Blockchains have been widely heralded for their ability to connect parties without reliance on an “intermediary,” an owner of the ecosystem. Smart contracts are a way to combine automation with legal meaning. Ideally, smart contracts could clarify and automate all of a person’s relationships and history. While the phrase and idea of “smart contracts” predates blockchains, the ideas are now commonly run together. That has impeded the use of smart contracts, notably in connection with identity.
Prying the ideas apart, we can see smart contracts as:

  • Records that link to:
    • Prose – for legal effect
    • Code – for automation effect

The word “link” is critical.

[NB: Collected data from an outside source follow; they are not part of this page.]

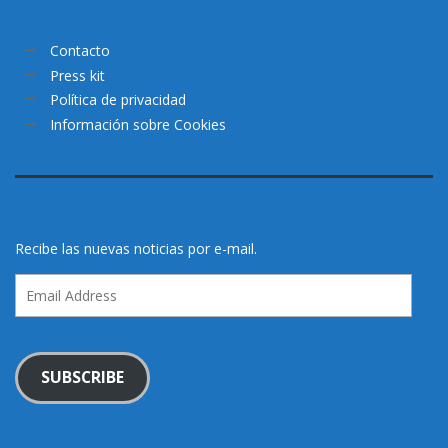
Contacto
Press kit
Política de privacidad
Información sobre Cookies
Recibe las nuevas noticias por e-mail.
Email
Address
SUBSCRIBE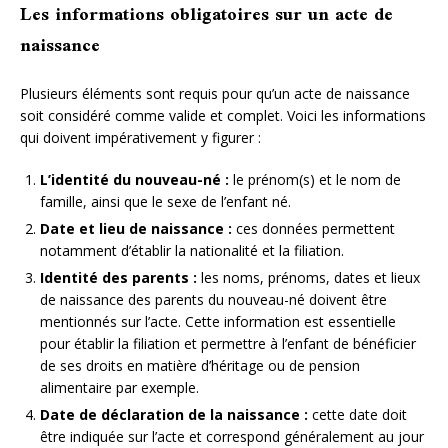
Les informations obligatoires sur un acte de
naissance
Plusieurs éléments sont requis pour qu’un acte de naissance
soit considéré comme valide et complet. Voici les informations
qui doivent impérativement y figurer :
L’identité du nouveau-né :
le prénom(s) et le nom de
famille, ainsi que le sexe de l’enfant né.
Date et lieu de naissance :
ces données permettent
notamment d’établir la nationalité et la filiation.
Identité des parents :
les noms, prénoms, dates et lieux
de naissance des parents du nouveau-né doivent être
mentionnés sur l’acte. Cette information est essentielle
pour établir la filiation et permettre à l’enfant de bénéficier
de ses droits en matière d’héritage ou de pension
alimentaire par exemple.
Date de déclaration de la naissance :
cette date doit
être indiquée sur l’acte et correspond généralement au jour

To avoid repetition, increase reuse and promote standardization, the record should rely on common components. This is unix-style architecture. Linking also promotes portability, an idea that is often lost in the blockchain discussions. In those discussions, the assumption is often that the canonical log of records for everyone will be held on a single blockchain, either one log for everything (among the maximalists) or one per domain. That is of course inefficient, insecure and, to the extent it includes personal information, often illegal.
Identity provides a better perspective. The goal must be to have each person be master of their own information, and to have that information be copied, distributed and retained elsewhere as little as possible.

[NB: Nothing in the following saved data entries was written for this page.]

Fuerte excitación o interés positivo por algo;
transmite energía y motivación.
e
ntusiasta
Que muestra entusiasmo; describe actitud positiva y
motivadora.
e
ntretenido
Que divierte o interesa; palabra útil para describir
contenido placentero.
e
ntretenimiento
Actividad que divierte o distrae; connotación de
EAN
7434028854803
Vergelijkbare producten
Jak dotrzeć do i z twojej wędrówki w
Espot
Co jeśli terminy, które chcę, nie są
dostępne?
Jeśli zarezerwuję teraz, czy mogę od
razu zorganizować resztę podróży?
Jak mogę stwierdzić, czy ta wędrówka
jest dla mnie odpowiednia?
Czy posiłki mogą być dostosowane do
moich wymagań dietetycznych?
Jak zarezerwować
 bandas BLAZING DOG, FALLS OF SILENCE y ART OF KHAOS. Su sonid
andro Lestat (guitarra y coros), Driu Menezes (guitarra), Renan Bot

Smart contracts therefore must work in wallets independent of the platform. They must be capable of independently calculating aggregate tax liabilities or overdrafts and warning of delivery and expiration dates. To the extent that blockchains are used for transactions, blockchain records must be copied to and compatible with the wallet, giving the person a full record of their transactions.
In blockchain use-cases, it is common to focus on legally “simple” uses. Of course, in law, as in life, nothing is simple, everything is connected and laced with assumptions, ambiguity, discretion, variation and chance. So, “simple,” means highly stereotyped. Transactions where there is an assumed common legal framework and the “legal” variations are limited. Variations more complex than merely price and quantity, but still tightly bounded – for instance voting protocols – or specific kinds of information exchanges. These assumptions can involve heroic reductionism regarding legal context. The most famous is the “TheDOA” disaster where a complex voting protocol wrapped itself in a declaration that its “law” was whatever the code did. Amplifying Lawrence Lessig’s famous “code is law” it essentially declared that “bugs are law.” Effectively, it created a $200 million bug bounty. A fox, declared a lawful resident of the hen house, claimed $50 million.

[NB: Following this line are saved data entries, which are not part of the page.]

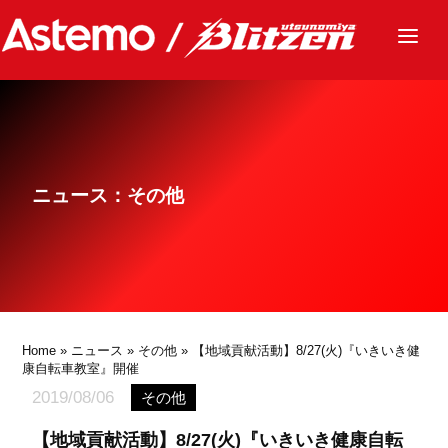
ニュース
チーム
レース
ニュース：その他
グッズ
ファンクラブ
サステナビリティ
パートナー
Home
»
ニュース
»
その他
» 【地域貢献活動】8/27(火)『いきいき健
康自転車教室』開催
2019/08/06
その他
【地域貢献活動】8/27(火)『いきいき健康自転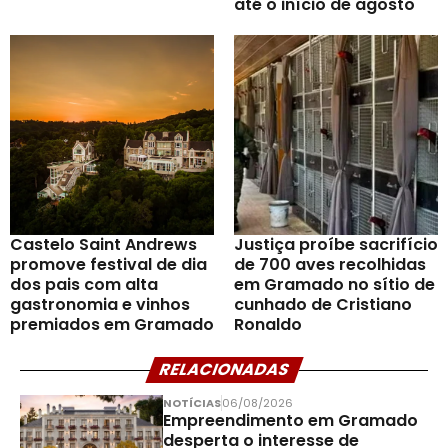
até o início de agosto
Castelo Saint Andrews
Justiça proíbe sacrifício
promove festival de dia
de 700 aves recolhidas
dos pais com alta
em Gramado no sítio de
gastronomia e vinhos
cunhado de Cristiano
premiados em Gramado
Ronaldo
RELACIONADAS
NOTÍCIAS
06/08/2026
Empreendimento em Gramado
desperta o interesse de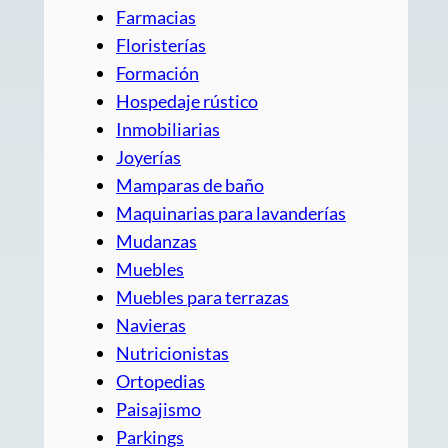
Farmacias
Floristerías
Formación
Hospedaje rústico
Inmobiliarias
Joyerías
Mamparas de baño
Maquinarias para lavanderías
Mudanzas
Muebles
Muebles para terrazas
Navieras
Nutricionistas
Ortopedias
Paisajismo
Parkings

By embracing rather than shunning legal context, smart contracts can bring the desired transparency and efficiency across a very broad range of transacting, perhaps all of it, without running new legal risks or inventing new legal methods or concepts.
Records can link to “prose” that provides full-text versions of appropriate, well-understood, conventional legal text. The most obvious is of course “contracts.” Contracts are party-based self-governance – loosely called the “law of the parties.” In the best uses, legal text defines the expected performance, the assumptions of the parties, what to do in edge cases, and how to resolve disputes if things go badly wrong. There are paradigms – models or precedents – for all things that people actually do. Participants – businesses, agencies, courts, insurers and lawyers – know roughly what to do with each of them. Law has accumulated rules and knowledge regarding them. There is a huge platform of people and institutions that already “mine” legal meaning from legal documents.
Linking within the prose – the legal precedents – can similarly reduce redundancy, promote reuse and clarity. It can enable the legal function to work with the tools and dynamics pioneered in open source software collaboration. CommonAccord is an approach to linking legal context and code.
Identity is at the center of this. Wallet holders – human and “legal” persons – can regain control of their information. They should have full freedom over how and where to host their wallets. This requires that the record and “smart contract” layer be independent of the platform, equally able to work with and without blockchains. Linking records to their context is a simple way to do this.